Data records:
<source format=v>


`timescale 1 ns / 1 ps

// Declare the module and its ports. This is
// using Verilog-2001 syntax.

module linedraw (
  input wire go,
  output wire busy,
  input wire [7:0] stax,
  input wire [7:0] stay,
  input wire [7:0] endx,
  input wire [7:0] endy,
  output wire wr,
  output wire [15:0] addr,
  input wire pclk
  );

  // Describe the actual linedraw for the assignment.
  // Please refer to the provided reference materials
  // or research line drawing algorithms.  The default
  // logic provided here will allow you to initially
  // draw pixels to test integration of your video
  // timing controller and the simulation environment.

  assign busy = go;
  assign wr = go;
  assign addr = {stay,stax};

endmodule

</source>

---

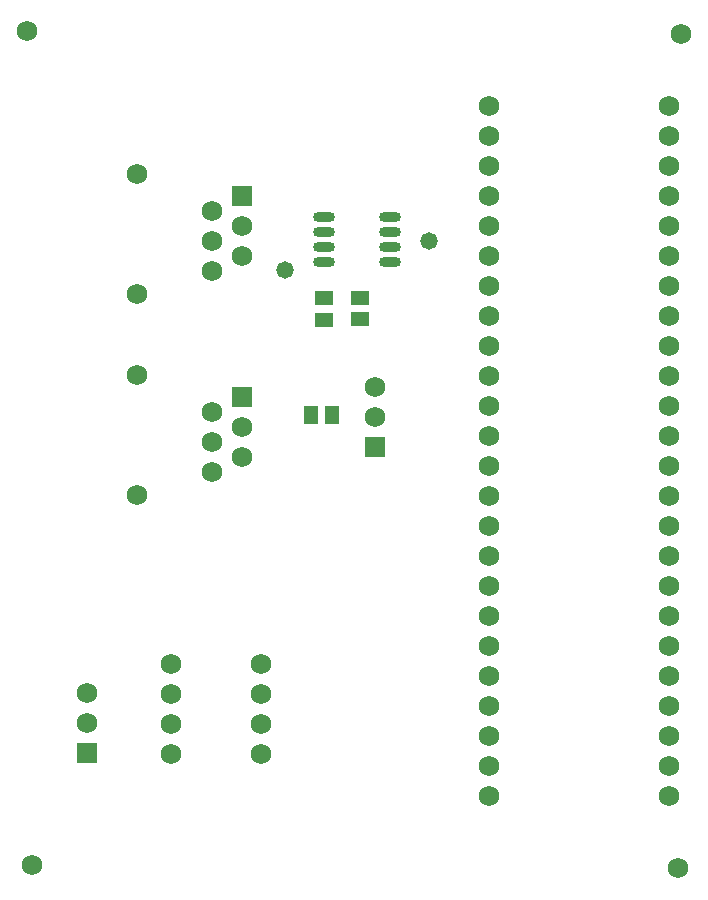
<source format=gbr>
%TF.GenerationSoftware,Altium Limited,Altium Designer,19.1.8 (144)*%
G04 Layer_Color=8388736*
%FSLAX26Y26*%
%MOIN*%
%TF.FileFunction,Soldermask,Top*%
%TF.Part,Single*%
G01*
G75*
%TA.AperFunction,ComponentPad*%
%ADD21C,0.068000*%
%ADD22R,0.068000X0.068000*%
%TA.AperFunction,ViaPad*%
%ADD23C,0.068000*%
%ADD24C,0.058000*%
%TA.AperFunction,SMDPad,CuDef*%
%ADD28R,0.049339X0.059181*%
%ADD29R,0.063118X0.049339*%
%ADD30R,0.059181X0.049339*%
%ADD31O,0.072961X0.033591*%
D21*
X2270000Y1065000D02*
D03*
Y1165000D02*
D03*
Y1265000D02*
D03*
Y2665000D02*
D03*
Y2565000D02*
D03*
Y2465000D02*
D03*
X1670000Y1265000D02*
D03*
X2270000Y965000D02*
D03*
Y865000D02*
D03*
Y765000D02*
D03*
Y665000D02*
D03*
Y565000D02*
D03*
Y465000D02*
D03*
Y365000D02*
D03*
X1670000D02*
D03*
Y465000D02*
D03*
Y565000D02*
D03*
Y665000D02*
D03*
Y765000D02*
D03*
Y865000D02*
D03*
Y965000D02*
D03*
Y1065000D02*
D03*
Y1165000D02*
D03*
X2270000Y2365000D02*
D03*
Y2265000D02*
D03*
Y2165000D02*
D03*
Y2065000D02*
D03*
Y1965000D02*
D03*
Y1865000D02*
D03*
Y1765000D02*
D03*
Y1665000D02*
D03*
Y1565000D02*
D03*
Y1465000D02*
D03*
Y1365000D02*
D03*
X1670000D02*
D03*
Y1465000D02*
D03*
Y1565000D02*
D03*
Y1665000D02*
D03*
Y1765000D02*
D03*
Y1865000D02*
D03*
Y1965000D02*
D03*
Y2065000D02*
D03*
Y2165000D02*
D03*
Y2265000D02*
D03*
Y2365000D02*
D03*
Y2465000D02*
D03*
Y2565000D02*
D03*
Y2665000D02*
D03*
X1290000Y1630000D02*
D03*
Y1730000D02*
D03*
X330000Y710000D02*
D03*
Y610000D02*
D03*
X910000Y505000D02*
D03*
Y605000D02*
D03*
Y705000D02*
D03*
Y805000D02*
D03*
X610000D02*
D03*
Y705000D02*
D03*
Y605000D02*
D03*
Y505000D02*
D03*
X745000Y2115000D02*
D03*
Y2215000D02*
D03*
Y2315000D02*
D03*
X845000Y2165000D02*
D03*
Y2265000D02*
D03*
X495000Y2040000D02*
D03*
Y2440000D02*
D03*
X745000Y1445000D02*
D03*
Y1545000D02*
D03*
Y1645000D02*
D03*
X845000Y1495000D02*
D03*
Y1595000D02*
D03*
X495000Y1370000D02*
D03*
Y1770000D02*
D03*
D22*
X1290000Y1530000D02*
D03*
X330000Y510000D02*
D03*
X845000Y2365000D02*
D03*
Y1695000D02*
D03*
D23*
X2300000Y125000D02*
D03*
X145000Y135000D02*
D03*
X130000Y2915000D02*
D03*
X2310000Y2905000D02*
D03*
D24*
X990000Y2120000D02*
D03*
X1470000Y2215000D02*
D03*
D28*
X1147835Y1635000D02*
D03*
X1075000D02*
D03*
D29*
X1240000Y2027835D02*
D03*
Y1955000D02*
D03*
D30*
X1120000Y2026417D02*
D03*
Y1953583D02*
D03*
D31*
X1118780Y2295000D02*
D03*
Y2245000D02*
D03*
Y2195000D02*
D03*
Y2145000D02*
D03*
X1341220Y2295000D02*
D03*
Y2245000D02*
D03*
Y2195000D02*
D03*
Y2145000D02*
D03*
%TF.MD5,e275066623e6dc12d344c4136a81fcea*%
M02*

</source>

Problem requirements: Whenever a line of the entries contains the string "stax", copy that line.

Written response:
  input wire [7:0] stax,
  assign addr = {stay,stax};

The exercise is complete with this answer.